Why Chips Are Getting Noisier

Even at older nodes with mostly digital circuitry, noise is a growing problem.

popularity

In the past, designers only had to worry about noise for sensitive analog portions of a design. Digital circuitry was immune. But while noise gets worse at newer process nodes, staying at 28nm does not mean that it can be ignored anymore.

With Moore’s Law slowing, designs have to do more with less. Margins are being squeezed, additional concurrency is added, and attempts are made to optimize designs so that they can run at higher frequencies than in the past. All of these factors potentially raise a variety of noise concerns, any of which can degrade a chip’s performance or cause it to fail.

Noise is any unwanted, unexpected or unplanned signal that has been introduced into a design.

“As you follow Moore’s law, the voltage levels keep getting closer to the threshold level, which means that the amount of room you have to buffer your signal from the noise ripple gets smaller and smaller as the signal-to-noise ratio goes up,” says Marc Swinnen, product management director at Cadence. “From the digital side there are three principal sources of noise that people deal with. First is signal integrity (SI) noise, which is essentially crosstalk. The second is glitch noise, which is also a form of crosstalk. In SI noise, you are dealing with switching of the victim. The victim is being slowed down or sped up by crosstalk. With glitch, we are talking about a quiescent victim. There is supposed to be no signal on this line and yet there is a bump. The mechanism is very similar. There is a neighboring line that through capacitive coupling is transferring energy onto another wire. If it slows down or speeds up, we call it SI. If it just creates a bump that should not be there, we call it glitch.”

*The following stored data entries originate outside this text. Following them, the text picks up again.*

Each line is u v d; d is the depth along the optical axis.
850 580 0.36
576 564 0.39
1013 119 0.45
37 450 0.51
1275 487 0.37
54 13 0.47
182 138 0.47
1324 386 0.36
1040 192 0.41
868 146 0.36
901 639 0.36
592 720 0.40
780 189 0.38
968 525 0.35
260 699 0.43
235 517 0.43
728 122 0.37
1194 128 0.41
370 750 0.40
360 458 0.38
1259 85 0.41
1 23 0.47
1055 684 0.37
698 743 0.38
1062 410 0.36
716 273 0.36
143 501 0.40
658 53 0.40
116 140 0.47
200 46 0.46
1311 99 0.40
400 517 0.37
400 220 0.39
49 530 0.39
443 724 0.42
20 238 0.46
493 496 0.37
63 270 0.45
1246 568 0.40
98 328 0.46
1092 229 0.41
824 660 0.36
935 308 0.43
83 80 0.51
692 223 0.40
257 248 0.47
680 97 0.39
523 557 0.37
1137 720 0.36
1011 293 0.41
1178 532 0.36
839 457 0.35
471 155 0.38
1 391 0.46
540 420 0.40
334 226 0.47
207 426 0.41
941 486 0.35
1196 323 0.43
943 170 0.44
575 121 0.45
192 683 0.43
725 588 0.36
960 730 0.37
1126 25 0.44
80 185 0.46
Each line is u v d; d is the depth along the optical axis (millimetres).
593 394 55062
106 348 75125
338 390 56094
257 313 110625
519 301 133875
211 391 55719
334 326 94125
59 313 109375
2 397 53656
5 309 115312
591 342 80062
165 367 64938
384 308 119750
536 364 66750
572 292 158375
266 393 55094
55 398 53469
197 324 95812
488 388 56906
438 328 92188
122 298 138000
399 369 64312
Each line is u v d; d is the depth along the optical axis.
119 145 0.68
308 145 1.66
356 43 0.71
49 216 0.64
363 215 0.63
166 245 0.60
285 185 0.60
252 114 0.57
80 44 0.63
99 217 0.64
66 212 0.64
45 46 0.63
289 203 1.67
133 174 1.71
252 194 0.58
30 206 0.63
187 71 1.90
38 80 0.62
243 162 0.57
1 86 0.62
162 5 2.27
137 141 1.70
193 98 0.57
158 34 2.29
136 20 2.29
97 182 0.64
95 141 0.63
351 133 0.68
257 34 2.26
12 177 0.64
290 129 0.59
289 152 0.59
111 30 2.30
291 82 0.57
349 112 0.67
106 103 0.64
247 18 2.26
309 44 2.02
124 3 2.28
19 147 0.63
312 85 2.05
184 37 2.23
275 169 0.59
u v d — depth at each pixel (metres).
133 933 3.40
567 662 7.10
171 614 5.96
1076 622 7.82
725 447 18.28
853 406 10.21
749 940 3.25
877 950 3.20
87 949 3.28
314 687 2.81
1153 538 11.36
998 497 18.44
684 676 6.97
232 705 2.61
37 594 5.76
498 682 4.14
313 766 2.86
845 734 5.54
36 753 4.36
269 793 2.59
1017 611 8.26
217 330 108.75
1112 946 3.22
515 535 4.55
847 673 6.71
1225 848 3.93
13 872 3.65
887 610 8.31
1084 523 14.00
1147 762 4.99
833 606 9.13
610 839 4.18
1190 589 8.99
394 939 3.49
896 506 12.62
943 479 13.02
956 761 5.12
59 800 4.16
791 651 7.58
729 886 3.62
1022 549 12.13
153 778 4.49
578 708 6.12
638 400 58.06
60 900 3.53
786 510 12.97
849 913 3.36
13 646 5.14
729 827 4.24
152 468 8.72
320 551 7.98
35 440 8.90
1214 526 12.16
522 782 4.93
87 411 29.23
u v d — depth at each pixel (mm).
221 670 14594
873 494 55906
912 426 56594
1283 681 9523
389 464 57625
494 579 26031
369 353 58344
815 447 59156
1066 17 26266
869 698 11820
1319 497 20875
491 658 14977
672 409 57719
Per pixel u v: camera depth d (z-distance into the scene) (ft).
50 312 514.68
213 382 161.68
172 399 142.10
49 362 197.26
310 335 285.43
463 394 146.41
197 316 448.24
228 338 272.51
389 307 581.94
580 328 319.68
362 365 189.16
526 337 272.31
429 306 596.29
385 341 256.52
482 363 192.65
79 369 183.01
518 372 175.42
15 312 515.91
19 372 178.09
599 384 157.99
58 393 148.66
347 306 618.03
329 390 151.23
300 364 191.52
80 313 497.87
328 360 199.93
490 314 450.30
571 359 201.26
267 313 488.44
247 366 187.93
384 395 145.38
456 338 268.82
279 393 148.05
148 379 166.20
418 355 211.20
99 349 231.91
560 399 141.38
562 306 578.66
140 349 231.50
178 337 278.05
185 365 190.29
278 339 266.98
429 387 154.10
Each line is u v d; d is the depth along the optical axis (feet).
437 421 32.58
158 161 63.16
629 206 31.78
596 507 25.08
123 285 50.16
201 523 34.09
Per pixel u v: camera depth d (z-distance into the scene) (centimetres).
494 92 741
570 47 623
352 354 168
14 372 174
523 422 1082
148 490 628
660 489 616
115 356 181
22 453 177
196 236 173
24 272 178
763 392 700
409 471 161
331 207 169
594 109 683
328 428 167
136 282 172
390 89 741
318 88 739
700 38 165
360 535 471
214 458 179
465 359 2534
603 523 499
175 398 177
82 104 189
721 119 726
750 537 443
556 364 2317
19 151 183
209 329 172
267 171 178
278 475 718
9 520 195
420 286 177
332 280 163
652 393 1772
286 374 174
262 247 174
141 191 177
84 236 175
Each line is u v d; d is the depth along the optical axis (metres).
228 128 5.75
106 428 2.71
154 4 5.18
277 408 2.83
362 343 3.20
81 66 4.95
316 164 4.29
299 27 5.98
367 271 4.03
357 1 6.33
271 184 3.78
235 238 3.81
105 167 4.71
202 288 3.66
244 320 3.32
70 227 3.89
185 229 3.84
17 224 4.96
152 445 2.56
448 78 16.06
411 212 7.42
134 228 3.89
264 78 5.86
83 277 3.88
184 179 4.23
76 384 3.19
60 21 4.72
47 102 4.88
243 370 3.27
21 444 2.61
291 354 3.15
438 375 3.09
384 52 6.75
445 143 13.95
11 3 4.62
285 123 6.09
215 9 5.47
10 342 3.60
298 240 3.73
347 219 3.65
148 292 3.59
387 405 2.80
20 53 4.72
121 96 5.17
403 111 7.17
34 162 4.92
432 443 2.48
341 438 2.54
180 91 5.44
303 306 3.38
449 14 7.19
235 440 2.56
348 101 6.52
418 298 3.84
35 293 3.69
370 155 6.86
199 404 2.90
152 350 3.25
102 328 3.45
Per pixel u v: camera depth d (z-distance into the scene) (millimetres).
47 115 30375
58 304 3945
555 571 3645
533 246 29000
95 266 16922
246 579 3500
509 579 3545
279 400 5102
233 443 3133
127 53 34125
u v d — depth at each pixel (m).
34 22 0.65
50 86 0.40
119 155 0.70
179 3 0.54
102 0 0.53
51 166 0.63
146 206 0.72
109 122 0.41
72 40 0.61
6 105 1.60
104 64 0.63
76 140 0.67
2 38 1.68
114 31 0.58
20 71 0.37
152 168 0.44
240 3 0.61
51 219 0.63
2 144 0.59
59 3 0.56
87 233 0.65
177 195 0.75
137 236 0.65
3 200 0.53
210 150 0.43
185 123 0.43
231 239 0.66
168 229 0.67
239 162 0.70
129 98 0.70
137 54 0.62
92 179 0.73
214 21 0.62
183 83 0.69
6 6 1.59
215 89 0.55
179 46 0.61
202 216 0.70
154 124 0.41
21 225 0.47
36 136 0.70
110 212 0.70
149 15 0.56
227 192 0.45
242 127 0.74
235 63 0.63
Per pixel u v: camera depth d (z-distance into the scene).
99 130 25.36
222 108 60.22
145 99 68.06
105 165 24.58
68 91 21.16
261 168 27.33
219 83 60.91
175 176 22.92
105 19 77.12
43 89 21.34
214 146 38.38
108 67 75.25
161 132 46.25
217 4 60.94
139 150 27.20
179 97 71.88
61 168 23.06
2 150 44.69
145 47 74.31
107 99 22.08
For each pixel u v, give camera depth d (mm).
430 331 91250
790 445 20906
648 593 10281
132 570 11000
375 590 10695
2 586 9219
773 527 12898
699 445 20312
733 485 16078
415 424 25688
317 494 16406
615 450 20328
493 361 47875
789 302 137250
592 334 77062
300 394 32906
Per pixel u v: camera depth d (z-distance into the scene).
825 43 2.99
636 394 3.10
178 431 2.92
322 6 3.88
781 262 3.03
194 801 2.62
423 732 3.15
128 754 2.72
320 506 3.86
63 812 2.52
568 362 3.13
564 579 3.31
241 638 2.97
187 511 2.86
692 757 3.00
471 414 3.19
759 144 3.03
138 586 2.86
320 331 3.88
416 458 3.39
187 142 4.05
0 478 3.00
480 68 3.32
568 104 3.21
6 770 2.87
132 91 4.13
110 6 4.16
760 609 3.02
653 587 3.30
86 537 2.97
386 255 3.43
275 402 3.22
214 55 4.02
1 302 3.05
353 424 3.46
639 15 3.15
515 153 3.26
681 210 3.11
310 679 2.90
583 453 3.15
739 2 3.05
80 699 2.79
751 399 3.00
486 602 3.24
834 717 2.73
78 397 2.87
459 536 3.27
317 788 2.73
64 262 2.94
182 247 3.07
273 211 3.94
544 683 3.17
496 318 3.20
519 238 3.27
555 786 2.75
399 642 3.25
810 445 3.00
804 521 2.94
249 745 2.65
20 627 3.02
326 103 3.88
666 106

The good news is that both of those are fairly well understood and contained. “It is the third principle source of noise that is really exciting people today, and that is the IR drop problem,” Swinnen said.

One of the biggest sources of noise is voltage variation. “People have talked about process variation for a long time, but we actually see more voltage variation,” adds Jerry Zhao, product management director in the Digital and Signoff Group at Cadence. “This is noise on the power grid. Power integrity will cause more degradation of chip performance. That is not only for the advanced nodes, but we have seen that more and more on the legacy nodes — 28nm and 40nm are having the same problem.”

Some issues are shared between advanced and legacy nodes. “Analog/RF circuits are generally more sensitive to noise than digital circuits,” says Zhimin Li, solutions architect for analog/mixed-signal verification in Mentor, a Siemens Business. “However, with the reduction of supply voltage for advanced nodes or higher density of switching activities, even digital circuits are becoming more sensitive to power and ground noise. Managing the noise in a mixed-signal IC at advanced nodes is becoming even more challenging.”

Activity increasing
These problems historically did not really affect the older nodes. “In the older nodes, you just can’t run at multi-GHz,” says Mo Faisal, CEO of Movellus. “In addition, the distance between two wires that can be switching at those speeds was larger, so you didn’t have to worry about coupling. In 7nm, the distance between two wires can be 10nm and those wires are switching at 3 to 4GHz. There is a lot of coupling.”

But as chipmakers push to do more at older nodes, noise is becoming more of a problem even there. The culprit is an increase in switching activity.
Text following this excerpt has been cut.